My problem with this is that I don't see any evidence of:
a) Projects in the study have a published project plan with somebody managing it at a high level (I would think the Linux Kernel could be thought of as having a plan with strong central management ). I tend to believe that projects in which multiple individuals (with varying levels of understanding of the software, the app's background and issues experienced during development) would be at a much lower quality level than something managed by a strong, continuous team - this doesn't seem to be a consideration when I RFTA (popularity of projects seems to be a bigger issue).
b) Different development tools used by different developers. In terms of the C/C++ typing issues, Windows software developed and built in Visual Studio, Eclipse Text Editor with MinGW or something like Komodo Edit with Cygwin and user written make files will identify different typing issues and may generate code that works differently, especially in regards to identifying and handling typing issues. I would like to know how many bug fixes are the result of something that isn't flagged and works fine on VS and doesn't work when built in MinGW, leading to a fix.
b.1) I'm not 100% sure of the methodology used in this study, but wouldn't a file that originally had tabs for indentation that an editor automatically changes it into spaces be misidentified as a "fix" if it's uploaded back into the repository? This is a combination of b) and c).
c) Different coding styles. I know of several Open Source projects in which a developer has re-formatted code simply because they don't think it's in the "correct" style and they have difficulty reading it resulting in them changing it so they can follow it better. To be fair, I'm sure a lot of us have done that because some people have very different and strongly felt ideas about how code should be formatted.
d) Lack of formal testing methodologies. I don't think many Open Source projects have strong, automated regression testing processes and methodologies before allowing a new release.
e) Difference in functional use of different languages. I would think that methods written in C, C++ and Objective C would be providing more low-level functionality than Clojure, Haskell or Scala. Ruby probably fits somewhere between the two groups.

Comments?

Python

[_merlin]

I know I'll get flamed for this, but Python is really error-prone in a particular area, and that's its ridiculously weak name resolution rules. In a language like C, Perl, or even PHP, names are resolved during the compile phase. The compiler knows which definition of a name is going to be used at any point. Python doesn't have this - when it runs across a name, it walks up the scope hierarchy looking for a candidate.

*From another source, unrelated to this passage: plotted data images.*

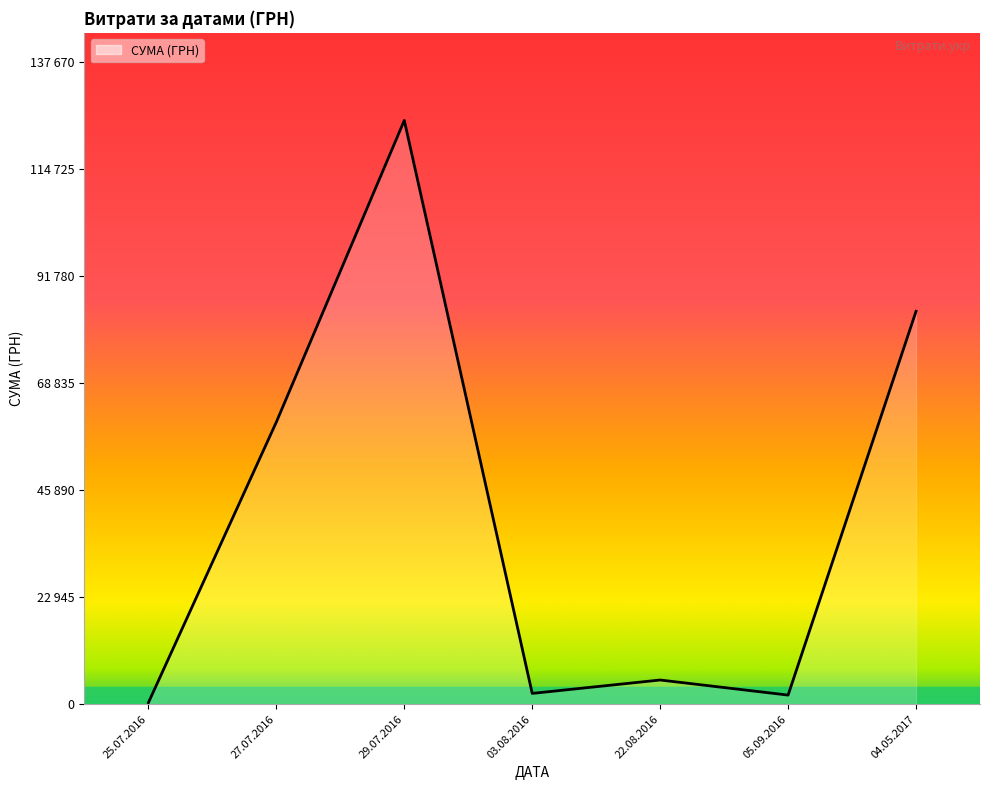

Does the chart display data point markers on the line(s)?

No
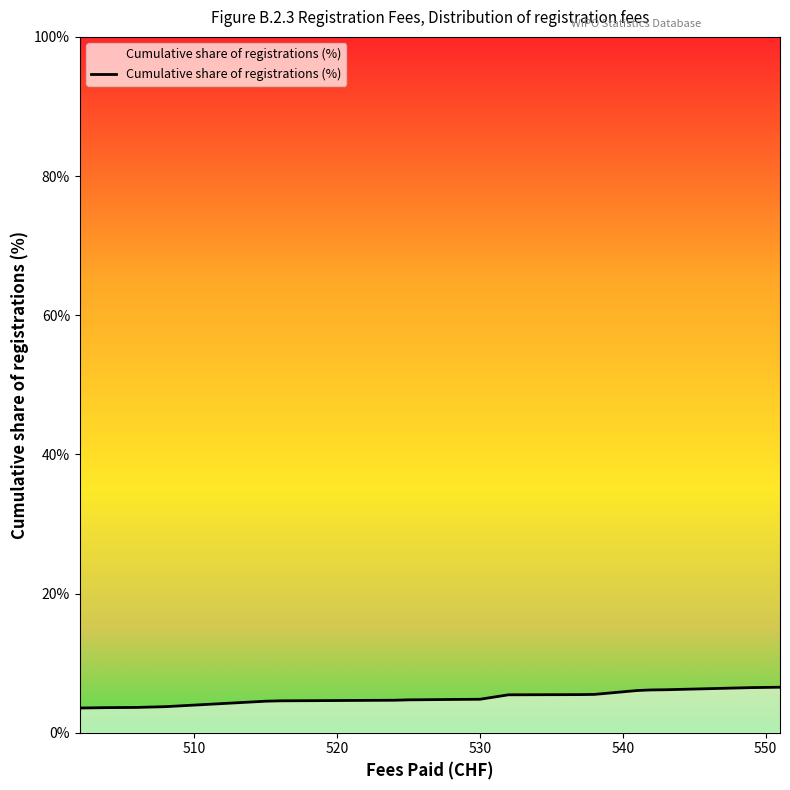

What is the difference between the maximum and minimum values?

3.0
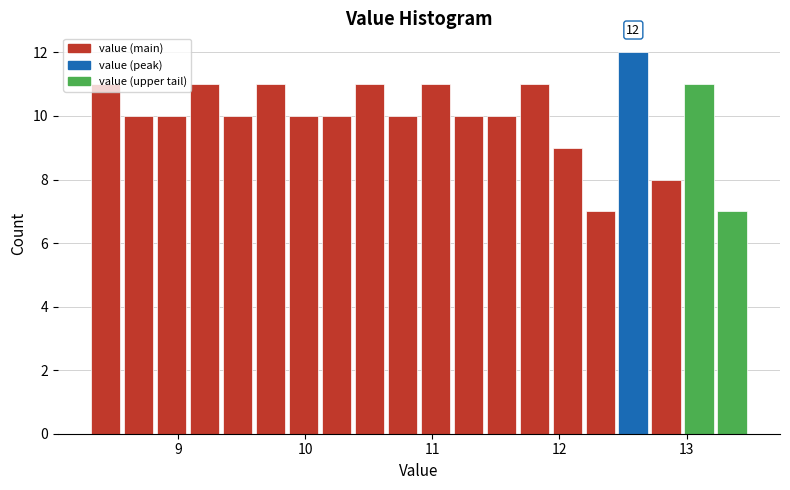

Read against the x-axis, roughly where is the centre of the tallest bar?

12.6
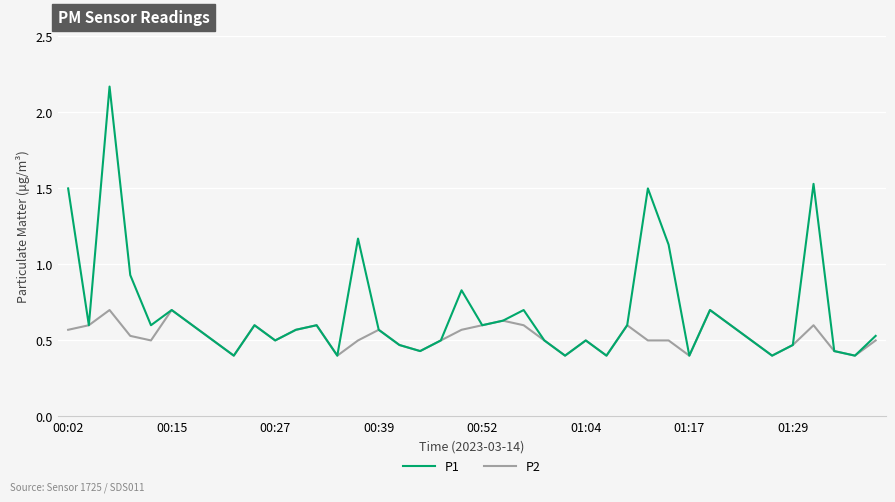

Which series has the largest range (max minus min)?

P1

This means that code can run happily for months or even years, until it just crashes with an undefined name error. This could be because of a rarely-used code path with a typo in it, botched refactoring of a rarely-used code path, or a particular set of rare circumstances where a global name isn't set before the code gets to a certain place.

The usual response is that unit tests should catch this. But let's face it, 100% unit test coverage is pretty rare, particularly for the kind of fast turnaround stuff that Python's frequently used for. Also, unit testing isn't necessarily going to simulate a corner case where a global doesn't get set before code that uses it executes. It also makes refactoring more risky because there's no point where the compiler can tell you you're referencing a name that's no longer defined, or no longer has a certain method/field.

This is the kind of area where it's really useful if the compiler can help you, and Python's ridiculously weak name resolution rules make that completely impossible.